Work instruction: Your reply should be a single number, the count of lines in the records that contain "палкой".
════
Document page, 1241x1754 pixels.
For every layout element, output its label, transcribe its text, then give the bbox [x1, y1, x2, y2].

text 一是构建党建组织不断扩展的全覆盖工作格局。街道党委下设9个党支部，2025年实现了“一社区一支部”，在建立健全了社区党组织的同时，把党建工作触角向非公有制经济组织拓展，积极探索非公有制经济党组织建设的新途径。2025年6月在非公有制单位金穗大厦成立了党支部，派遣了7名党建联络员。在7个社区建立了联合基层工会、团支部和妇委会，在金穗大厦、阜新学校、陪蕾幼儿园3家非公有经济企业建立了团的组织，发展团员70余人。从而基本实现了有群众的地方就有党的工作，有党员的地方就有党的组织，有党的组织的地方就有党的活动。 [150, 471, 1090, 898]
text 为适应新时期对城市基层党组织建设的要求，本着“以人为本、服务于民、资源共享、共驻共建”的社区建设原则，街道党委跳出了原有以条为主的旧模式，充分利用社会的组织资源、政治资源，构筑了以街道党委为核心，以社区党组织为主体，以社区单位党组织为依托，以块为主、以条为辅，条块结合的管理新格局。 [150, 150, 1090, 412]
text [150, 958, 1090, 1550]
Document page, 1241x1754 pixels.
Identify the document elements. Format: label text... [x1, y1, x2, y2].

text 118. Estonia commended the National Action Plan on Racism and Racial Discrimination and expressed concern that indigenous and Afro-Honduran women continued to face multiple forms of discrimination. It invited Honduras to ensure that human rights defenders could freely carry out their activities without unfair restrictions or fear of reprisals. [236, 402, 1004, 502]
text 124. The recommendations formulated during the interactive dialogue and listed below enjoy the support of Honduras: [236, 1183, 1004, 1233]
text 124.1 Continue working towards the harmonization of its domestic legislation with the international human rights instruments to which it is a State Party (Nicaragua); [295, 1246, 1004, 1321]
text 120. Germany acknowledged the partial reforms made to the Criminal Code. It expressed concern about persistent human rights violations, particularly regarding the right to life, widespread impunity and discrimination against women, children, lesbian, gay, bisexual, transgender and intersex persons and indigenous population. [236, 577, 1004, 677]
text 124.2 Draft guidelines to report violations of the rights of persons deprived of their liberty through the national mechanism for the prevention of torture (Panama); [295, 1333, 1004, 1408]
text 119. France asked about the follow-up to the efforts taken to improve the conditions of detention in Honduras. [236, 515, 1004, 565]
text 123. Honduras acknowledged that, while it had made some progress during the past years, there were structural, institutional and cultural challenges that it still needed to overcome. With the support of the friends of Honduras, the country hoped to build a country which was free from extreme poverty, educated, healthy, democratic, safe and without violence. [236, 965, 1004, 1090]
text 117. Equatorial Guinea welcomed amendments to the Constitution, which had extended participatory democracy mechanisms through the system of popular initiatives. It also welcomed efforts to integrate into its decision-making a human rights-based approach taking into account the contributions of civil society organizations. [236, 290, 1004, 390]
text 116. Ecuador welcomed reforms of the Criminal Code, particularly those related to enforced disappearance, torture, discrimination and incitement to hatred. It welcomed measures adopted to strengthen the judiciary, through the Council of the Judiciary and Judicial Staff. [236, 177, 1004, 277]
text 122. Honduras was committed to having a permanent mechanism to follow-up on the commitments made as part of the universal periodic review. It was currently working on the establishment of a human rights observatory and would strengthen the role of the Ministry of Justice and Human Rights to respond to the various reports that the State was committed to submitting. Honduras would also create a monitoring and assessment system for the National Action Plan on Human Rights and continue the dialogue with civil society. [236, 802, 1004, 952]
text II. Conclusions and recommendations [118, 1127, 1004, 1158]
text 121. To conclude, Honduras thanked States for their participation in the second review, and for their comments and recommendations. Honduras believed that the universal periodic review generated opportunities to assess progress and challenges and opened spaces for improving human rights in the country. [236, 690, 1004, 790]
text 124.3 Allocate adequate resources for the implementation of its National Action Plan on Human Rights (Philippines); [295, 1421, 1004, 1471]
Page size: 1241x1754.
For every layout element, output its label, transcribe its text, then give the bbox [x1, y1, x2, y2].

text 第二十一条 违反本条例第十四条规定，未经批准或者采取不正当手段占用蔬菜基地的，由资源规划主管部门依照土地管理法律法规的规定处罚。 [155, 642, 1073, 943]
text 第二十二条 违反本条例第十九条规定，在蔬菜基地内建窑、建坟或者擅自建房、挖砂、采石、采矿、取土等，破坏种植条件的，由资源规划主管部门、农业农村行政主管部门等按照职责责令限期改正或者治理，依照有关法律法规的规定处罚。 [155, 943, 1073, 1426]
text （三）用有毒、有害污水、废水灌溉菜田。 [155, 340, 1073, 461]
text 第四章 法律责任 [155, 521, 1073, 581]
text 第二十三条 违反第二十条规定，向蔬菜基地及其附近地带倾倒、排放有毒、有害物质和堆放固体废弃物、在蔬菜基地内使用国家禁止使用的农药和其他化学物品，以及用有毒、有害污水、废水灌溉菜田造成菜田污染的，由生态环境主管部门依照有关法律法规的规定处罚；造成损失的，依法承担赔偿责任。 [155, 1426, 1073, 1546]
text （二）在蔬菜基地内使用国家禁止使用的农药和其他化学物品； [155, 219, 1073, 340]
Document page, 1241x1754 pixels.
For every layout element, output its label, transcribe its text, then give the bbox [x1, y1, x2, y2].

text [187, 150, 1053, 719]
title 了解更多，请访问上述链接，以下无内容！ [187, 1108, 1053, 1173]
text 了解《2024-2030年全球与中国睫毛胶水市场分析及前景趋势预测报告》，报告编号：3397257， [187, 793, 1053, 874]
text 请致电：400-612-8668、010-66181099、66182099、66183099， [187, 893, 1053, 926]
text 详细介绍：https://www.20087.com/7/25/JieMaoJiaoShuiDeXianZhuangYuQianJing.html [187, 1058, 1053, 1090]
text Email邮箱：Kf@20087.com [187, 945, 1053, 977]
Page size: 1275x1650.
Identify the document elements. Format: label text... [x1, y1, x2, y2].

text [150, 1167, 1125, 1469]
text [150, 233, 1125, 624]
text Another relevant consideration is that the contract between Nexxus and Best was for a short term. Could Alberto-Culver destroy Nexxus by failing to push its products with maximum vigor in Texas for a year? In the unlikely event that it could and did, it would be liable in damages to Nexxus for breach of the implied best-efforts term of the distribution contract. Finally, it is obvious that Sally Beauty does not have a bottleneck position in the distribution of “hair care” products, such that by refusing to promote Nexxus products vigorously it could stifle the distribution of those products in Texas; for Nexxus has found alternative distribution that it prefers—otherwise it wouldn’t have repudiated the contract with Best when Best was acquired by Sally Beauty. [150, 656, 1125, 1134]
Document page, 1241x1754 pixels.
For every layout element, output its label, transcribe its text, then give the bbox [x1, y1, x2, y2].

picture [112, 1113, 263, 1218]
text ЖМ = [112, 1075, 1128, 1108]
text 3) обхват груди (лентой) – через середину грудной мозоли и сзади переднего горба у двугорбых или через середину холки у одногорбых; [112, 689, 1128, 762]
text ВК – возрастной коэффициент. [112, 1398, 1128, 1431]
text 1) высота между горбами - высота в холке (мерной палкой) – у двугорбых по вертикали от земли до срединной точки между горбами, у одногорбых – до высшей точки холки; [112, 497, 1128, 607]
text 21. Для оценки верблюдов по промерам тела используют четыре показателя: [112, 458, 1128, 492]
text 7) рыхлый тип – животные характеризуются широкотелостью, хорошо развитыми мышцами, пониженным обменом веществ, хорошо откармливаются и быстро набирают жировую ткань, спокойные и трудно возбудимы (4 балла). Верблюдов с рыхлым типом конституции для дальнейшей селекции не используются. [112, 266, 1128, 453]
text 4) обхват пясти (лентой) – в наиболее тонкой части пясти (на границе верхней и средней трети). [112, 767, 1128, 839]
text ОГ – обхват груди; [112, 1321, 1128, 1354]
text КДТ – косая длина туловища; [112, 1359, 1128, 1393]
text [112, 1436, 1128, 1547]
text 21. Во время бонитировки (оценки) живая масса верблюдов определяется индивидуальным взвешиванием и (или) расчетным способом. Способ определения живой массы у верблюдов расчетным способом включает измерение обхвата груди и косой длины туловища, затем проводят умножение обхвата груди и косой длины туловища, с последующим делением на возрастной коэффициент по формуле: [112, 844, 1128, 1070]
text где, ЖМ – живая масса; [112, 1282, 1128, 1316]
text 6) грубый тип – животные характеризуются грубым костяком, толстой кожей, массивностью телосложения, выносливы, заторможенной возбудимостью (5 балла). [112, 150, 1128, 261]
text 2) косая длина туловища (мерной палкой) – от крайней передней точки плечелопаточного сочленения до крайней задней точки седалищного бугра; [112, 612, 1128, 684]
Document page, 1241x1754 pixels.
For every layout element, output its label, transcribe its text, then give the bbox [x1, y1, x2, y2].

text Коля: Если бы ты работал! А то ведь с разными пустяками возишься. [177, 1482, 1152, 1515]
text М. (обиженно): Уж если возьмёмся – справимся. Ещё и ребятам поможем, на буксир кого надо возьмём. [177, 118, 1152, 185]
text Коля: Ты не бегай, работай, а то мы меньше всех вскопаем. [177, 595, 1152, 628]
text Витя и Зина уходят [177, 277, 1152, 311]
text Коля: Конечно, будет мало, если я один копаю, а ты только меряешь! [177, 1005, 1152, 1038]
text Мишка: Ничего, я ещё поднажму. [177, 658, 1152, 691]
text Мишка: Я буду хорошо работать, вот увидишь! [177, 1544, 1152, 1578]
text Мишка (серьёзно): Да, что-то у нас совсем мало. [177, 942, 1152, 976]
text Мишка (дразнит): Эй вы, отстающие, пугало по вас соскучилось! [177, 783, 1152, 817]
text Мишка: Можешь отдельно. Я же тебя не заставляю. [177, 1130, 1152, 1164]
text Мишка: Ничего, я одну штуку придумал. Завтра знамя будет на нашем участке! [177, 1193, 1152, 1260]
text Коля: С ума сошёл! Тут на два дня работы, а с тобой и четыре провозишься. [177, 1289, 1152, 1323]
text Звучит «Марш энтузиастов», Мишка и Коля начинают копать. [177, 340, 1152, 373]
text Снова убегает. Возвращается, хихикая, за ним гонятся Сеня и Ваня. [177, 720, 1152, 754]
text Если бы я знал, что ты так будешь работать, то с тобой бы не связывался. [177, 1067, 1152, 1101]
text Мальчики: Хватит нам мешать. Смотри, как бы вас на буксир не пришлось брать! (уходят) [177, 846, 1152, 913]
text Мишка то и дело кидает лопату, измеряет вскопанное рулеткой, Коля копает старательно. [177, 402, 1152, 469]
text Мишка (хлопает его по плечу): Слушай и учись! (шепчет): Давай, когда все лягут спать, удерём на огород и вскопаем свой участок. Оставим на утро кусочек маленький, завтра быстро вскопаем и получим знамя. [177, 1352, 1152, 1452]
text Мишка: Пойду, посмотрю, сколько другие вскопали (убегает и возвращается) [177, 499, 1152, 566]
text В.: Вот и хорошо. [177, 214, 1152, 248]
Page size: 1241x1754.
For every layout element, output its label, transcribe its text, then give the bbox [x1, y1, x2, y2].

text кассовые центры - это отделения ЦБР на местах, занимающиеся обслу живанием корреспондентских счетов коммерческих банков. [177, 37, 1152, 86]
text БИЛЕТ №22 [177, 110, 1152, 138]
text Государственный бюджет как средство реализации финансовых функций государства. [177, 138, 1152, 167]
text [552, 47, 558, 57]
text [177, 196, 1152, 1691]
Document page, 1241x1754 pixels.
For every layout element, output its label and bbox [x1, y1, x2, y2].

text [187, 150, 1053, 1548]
════
Output of the exercise: 2